• Problem to work on:
Will you write out the text read from each of the items below, line for line and with no changes, and omit the pictures themselves?

• Task inputs:
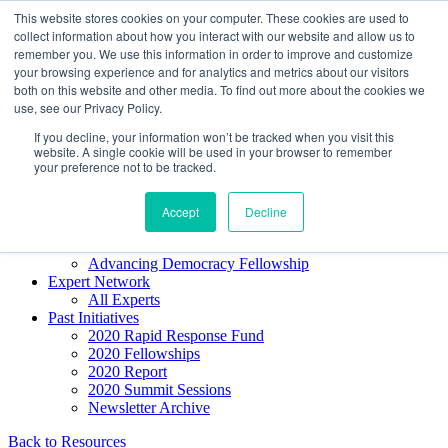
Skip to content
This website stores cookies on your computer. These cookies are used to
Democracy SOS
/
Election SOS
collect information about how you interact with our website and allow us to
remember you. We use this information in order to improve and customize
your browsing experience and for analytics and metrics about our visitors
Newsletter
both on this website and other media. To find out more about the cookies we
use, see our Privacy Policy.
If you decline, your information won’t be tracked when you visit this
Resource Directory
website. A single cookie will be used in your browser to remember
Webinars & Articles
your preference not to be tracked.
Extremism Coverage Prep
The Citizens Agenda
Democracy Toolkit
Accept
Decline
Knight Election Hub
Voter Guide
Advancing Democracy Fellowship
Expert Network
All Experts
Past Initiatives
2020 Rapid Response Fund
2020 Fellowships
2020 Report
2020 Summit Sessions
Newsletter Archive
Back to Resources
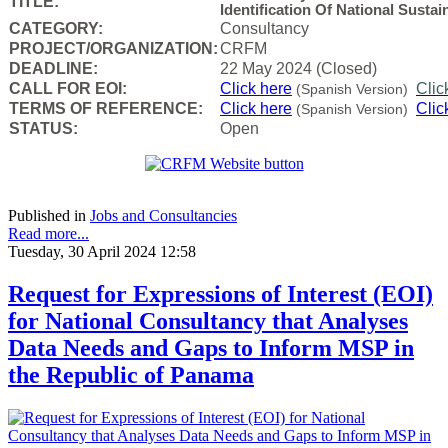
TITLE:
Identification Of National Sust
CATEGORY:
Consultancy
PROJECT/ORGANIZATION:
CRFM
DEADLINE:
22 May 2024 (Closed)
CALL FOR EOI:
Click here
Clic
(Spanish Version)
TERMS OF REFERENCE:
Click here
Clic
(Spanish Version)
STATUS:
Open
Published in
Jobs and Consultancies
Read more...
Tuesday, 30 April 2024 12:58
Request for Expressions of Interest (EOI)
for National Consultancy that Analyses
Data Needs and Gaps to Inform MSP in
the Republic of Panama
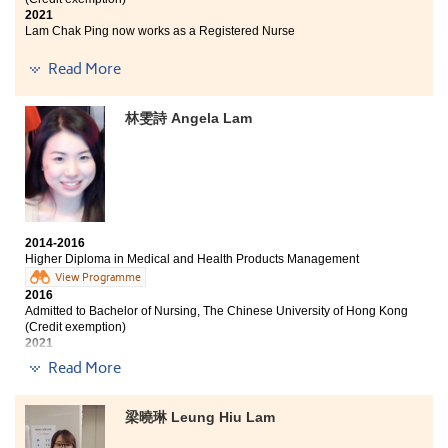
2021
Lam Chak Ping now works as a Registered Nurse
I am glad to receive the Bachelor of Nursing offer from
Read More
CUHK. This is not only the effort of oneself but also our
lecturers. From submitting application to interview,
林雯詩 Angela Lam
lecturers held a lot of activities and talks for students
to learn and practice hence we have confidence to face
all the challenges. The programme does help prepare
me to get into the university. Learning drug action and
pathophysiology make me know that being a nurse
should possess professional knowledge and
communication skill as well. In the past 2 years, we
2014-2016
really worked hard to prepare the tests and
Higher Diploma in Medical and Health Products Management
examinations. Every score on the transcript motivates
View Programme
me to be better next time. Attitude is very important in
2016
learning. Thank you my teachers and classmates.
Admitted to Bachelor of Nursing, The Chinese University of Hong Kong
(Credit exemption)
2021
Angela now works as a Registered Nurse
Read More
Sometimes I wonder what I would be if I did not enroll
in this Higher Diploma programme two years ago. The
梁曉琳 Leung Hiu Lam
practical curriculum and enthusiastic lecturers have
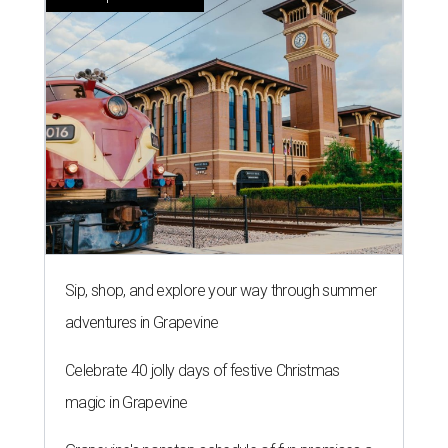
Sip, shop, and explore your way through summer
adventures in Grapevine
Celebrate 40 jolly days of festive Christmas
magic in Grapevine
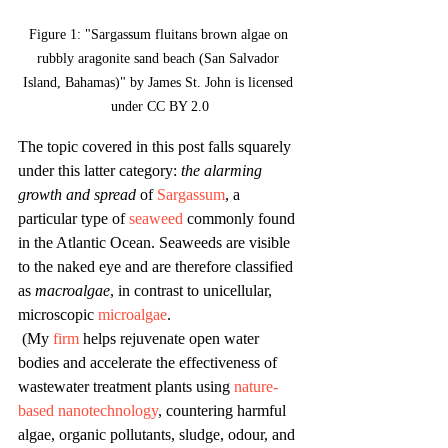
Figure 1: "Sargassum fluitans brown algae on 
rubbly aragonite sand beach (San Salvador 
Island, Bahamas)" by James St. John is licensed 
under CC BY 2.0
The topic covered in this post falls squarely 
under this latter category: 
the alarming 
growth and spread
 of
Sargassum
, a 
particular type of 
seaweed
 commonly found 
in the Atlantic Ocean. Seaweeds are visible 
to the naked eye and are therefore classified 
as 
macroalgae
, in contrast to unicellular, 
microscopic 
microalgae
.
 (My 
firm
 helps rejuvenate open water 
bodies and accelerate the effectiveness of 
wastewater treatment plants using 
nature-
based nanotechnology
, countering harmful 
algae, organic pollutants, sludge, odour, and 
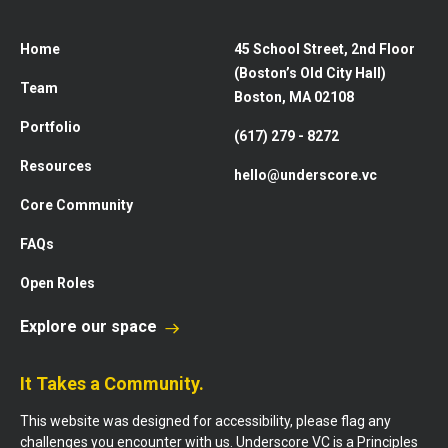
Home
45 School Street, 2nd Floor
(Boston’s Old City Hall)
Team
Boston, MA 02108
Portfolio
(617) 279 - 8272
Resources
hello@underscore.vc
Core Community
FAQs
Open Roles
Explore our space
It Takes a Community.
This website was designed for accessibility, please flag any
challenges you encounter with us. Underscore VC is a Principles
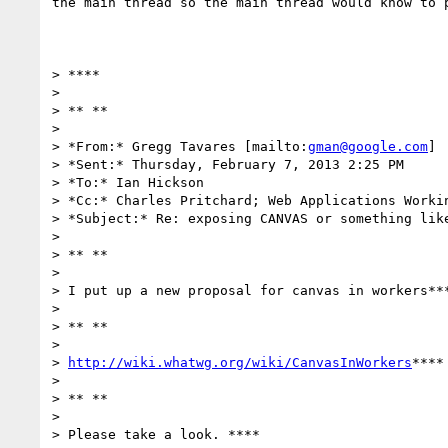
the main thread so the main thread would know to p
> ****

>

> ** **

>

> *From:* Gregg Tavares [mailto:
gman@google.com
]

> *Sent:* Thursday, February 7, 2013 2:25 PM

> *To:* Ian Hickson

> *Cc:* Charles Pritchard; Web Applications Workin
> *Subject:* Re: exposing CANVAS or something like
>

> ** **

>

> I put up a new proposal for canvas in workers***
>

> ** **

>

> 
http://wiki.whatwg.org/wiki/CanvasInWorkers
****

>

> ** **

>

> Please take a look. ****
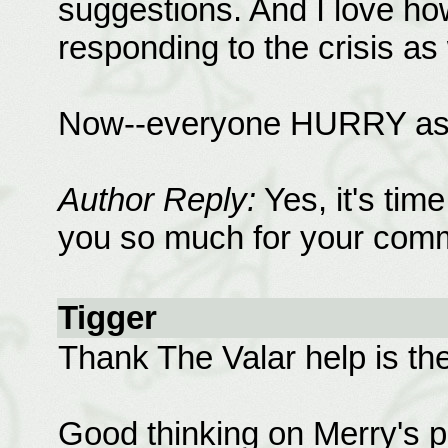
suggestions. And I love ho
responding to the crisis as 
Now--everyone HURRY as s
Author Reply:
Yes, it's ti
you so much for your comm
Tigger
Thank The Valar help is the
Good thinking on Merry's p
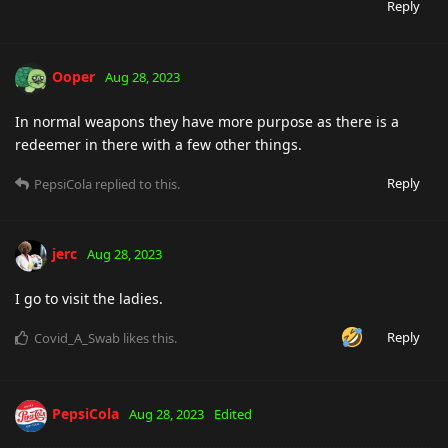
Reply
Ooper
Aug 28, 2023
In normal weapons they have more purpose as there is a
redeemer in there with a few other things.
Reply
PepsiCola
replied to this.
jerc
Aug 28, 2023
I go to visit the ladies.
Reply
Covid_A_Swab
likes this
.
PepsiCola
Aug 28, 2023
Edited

• Result for this exercise:
Skip to content
This website stores cookies on your computer. These cookies are used to
Democracy SOS
/
Election SOS
collect information about how you interact with our website and allow us to
remember you. We use this information in order to improve and customize
your browsing experience and for analytics and metrics about our visitors
Newsletter
both on this website and other media. To find out more about the cookies we
use, see our Privacy Policy.
If you decline, your information won’t be tracked when you visit this
Resource Directory
website. A single cookie will be used in your browser to remember
Webinars & Articles
your preference not to be tracked.
Extremism Coverage Prep
The Citizens Agenda
Democracy Toolkit
Accept
Decline
Knight Election Hub
Voter Guide
Advancing Democracy Fellowship
Expert Network
All Experts
Past Initiatives
2020 Rapid Response Fund
2020 Fellowships
2020 Report
2020 Summit Sessions
Newsletter Archive
Back to Resources
TITLE:
Identification Of National Sust
CATEGORY:
Consultancy
PROJECT/ORGANIZATION:
CRFM
DEADLINE:
22 May 2024 (Closed)
CALL FOR EOI:
Click here
Clic
(Spanish Version)
TERMS OF REFERENCE:
Click here
Clic
(Spanish Version)
STATUS:
Open
Published in
Jobs and Consultancies
Read more...
Tuesday, 30 April 2024 12:58
Request for Expressions of Interest (EOI)
for National Consultancy that Analyses
Data Needs and Gaps to Inform MSP in
the Republic of Panama
2021
Lam Chak Ping now works as a Registered Nurse
I am glad to receive the Bachelor of Nursing offer from
Read More
CUHK. This is not only the effort of oneself but also our
lecturers. From submitting application to interview,
林雯詩 Angela Lam
lecturers held a lot of activities and talks for students
to learn and practice hence we have confidence to face
all the challenges. The programme does help prepare
me to get into the university. Learning drug action and
pathophysiology make me know that being a nurse
should possess professional knowledge and
communication skill as well. In the past 2 years, we
2014-2016
really worked hard to prepare the tests and
Higher Diploma in Medical and Health Products Management
examinations. Every score on the transcript motivates
View Programme
me to be better next time. Attitude is very important in
2016
learning. Thank you my teachers and classmates.
Admitted to Bachelor of Nursing, The Chinese University of Hong Kong
(Credit exemption)
2021
Angela now works as a Registered Nurse
Read More
Sometimes I wonder what I would be if I did not enroll
in this Higher Diploma programme two years ago. The
梁曉琳 Leung Hiu Lam
practical curriculum and enthusiastic lecturers have
Sip, shop, and explore your way through summer
adventures in Grapevine
Celebrate 40 jolly days of festive Christmas
magic in Grapevine
Figure 1: "Sargassum fluitans brown algae on 
rubbly aragonite sand beach (San Salvador 
Island, Bahamas)" by James St. John is licensed 
under CC BY 2.0
The topic covered in this post falls squarely 
under this latter category: 
the alarming 
growth and spread
 of
Sargassum
, a 
particular type of 
seaweed
 commonly found 
in the Atlantic Ocean. Seaweeds are visible 
to the naked eye and are therefore classified 
as 
macroalgae
, in contrast to unicellular, 
microscopic 
microalgae
.
 (My 
firm
 helps rejuvenate open water 
bodies and accelerate the effectiveness of 
wastewater treatment plants using 
nature-
based nanotechnology
, countering harmful 
algae, organic pollutants, sludge, odour, and 
Home
45 School Street, 2nd Floor
(Boston’s Old City Hall)
Team
Boston, MA 02108
Portfolio
(617) 279 - 8272
Resources
hello@underscore.vc
Core Community
FAQs
Open Roles
Explore our space
It Takes a Community.
This website was designed for accessibility, please flag any
challenges you encounter with us. Underscore VC is a Principles
the main thread so the main thread would know to p
> ****

>

> ** **

>

> *From:* Gregg Tavares [mailto:
gman@google.com
]

> *Sent:* Thursday, February 7, 2013 2:25 PM

> *To:* Ian Hickson

> *Cc:* Charles Pritchard; Web Applications Workin
> *Subject:* Re: exposing CANVAS or something like
>

> ** **

>

> I put up a new proposal for canvas in workers***
>

> ** **

>

> 
http://wiki.whatwg.org/wiki/CanvasInWorkers
****

>

> ** **

>

> Please take a look. ****
suggestions. And I love ho
responding to the crisis as 
Now--everyone HURRY as s
Author Reply:
Yes, it's ti
you so much for your comm
Tigger
Thank The Valar help is the
Good thinking on Merry's p
Reply
Ooper
Aug 28, 2023
In normal weapons they have more purpose as there is a
redeemer in there with a few other things.
Reply
PepsiCola
replied to this.
jerc
Aug 28, 2023
I go to visit the ladies.
Reply
Covid_A_Swab
likes this
.
PepsiCola
Aug 28, 2023
Edited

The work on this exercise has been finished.